Consigne:
Recopiez la liste ci-dessous ligne par ligne, sans rien y changer.

(Données d'analyse de graphiques)
⟨

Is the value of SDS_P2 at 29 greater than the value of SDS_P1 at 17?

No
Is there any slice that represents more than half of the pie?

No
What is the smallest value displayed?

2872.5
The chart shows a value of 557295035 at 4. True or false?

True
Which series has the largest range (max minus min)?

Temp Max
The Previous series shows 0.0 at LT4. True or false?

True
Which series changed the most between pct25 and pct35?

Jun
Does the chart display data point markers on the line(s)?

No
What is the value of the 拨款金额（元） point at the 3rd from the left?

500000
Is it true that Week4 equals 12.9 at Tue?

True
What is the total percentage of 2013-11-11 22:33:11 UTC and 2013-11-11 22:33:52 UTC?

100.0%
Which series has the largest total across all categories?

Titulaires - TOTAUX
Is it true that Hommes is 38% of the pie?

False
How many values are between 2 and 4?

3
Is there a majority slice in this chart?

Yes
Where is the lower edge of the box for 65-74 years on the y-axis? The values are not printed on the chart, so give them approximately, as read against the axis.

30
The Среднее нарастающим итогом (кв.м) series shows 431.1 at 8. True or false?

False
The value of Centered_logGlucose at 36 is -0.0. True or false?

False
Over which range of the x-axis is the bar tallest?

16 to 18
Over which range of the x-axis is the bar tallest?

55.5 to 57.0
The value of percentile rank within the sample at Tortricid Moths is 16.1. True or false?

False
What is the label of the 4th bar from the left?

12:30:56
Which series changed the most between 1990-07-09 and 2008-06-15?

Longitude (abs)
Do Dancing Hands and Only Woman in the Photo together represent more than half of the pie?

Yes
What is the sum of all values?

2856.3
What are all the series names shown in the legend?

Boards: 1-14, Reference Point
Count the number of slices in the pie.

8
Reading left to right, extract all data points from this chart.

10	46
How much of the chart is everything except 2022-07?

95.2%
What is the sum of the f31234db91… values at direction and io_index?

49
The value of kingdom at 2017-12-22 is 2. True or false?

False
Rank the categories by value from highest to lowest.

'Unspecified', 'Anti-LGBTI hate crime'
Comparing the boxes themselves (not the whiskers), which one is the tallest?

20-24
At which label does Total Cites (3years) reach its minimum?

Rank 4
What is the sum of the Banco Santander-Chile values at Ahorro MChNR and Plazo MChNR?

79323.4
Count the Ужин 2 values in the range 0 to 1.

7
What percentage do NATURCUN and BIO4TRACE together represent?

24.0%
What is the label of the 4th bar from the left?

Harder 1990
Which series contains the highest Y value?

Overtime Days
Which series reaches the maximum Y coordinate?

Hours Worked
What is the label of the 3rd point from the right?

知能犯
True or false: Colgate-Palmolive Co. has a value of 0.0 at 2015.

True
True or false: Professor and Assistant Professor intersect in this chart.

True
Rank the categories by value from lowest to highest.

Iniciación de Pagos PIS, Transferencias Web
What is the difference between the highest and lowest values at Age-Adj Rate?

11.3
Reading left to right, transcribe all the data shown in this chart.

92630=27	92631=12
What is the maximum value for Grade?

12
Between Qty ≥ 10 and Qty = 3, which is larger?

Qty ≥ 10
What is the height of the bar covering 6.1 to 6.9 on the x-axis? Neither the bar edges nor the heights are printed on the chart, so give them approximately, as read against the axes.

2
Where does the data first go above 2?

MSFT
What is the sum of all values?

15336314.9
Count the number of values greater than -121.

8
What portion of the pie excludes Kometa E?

⟩

Réponse attendue:
Is the value of SDS_P2 at 29 greater than the value of SDS_P1 at 17?

No
Is there any slice that represents more than half of the pie?

No
What is the smallest value displayed?

2872.5
The chart shows a value of 557295035 at 4. True or false?

True
Which series has the largest range (max minus min)?

Temp Max
The Previous series shows 0.0 at LT4. True or false?

True
Which series changed the most between pct25 and pct35?

Jun
Does the chart display data point markers on the line(s)?

No
What is the value of the 拨款金额（元） point at the 3rd from the left?

500000
Is it true that Week4 equals 12.9 at Tue?

True
What is the total percentage of 2013-11-11 22:33:11 UTC and 2013-11-11 22:33:52 UTC?

100.0%
Which series has the largest total across all categories?

Titulaires - TOTAUX
Is it true that Hommes is 38% of the pie?

False
How many values are between 2 and 4?

3
Is there a majority slice in this chart?

Yes
Where is the lower edge of the box for 65-74 years on the y-axis? The values are not printed on the chart, so give them approximately, as read against the axis.

30
The Среднее нарастающим итогом (кв.м) series shows 431.1 at 8. True or false?

False
The value of Centered_logGlucose at 36 is -0.0. True or false?

False
Over which range of the x-axis is the bar tallest?

16 to 18
Over which range of the x-axis is the bar tallest?

55.5 to 57.0
The value of percentile rank within the sample at Tortricid Moths is 16.1. True or false?

False
What is the label of the 4th bar from the left?

12:30:56
Which series changed the most between 1990-07-09 and 2008-06-15?

Longitude (abs)
Do Dancing Hands and Only Woman in the Photo together represent more than half of the pie?

Yes
What is the sum of all values?

2856.3
What are all the series names shown in the legend?

Boards: 1-14, Reference Point
Count the number of slices in the pie.

8
Reading left to right, extract all data points from this chart.

10	46
How much of the chart is everything except 2022-07?

95.2%
What is the sum of the f31234db91… values at direction and io_index?

49
The value of kingdom at 2017-12-22 is 2. True or false?

False
Rank the categories by value from highest to lowest.

'Unspecified', 'Anti-LGBTI hate crime'
Comparing the boxes themselves (not the whiskers), which one is the tallest?

20-24
At which label does Total Cites (3years) reach its minimum?

Rank 4
What is the sum of the Banco Santander-Chile values at Ahorro MChNR and Plazo MChNR?

79323.4
Count the Ужин 2 values in the range 0 to 1.

7
What percentage do NATURCUN and BIO4TRACE together represent?

24.0%
What is the label of the 4th bar from the left?

Harder 1990
Which series contains the highest Y value?

Overtime Days
Which series reaches the maximum Y coordinate?

Hours Worked
What is the label of the 3rd point from the right?

知能犯
True or false: Colgate-Palmolive Co. has a value of 0.0 at 2015.

True
True or false: Professor and Assistant Professor intersect in this chart.

True
Rank the categories by value from lowest to highest.

Iniciación de Pagos PIS, Transferencias Web
What is the difference between the highest and lowest values at Age-Adj Rate?

11.3
Reading left to right, transcribe all the data shown in this chart.

92630=27	92631=12
What is the maximum value for Grade?

12
Between Qty ≥ 10 and Qty = 3, which is larger?

Qty ≥ 10
What is the height of the bar covering 6.1 to 6.9 on the x-axis? Neither the bar edges nor the heights are printed on the chart, so give them approximately, as read against the axes.

2
Where does the data first go above 2?

MSFT
What is the sum of all values?

15336314.9
Count the number of values greater than -121.

8
What portion of the pie excludes Kometa E?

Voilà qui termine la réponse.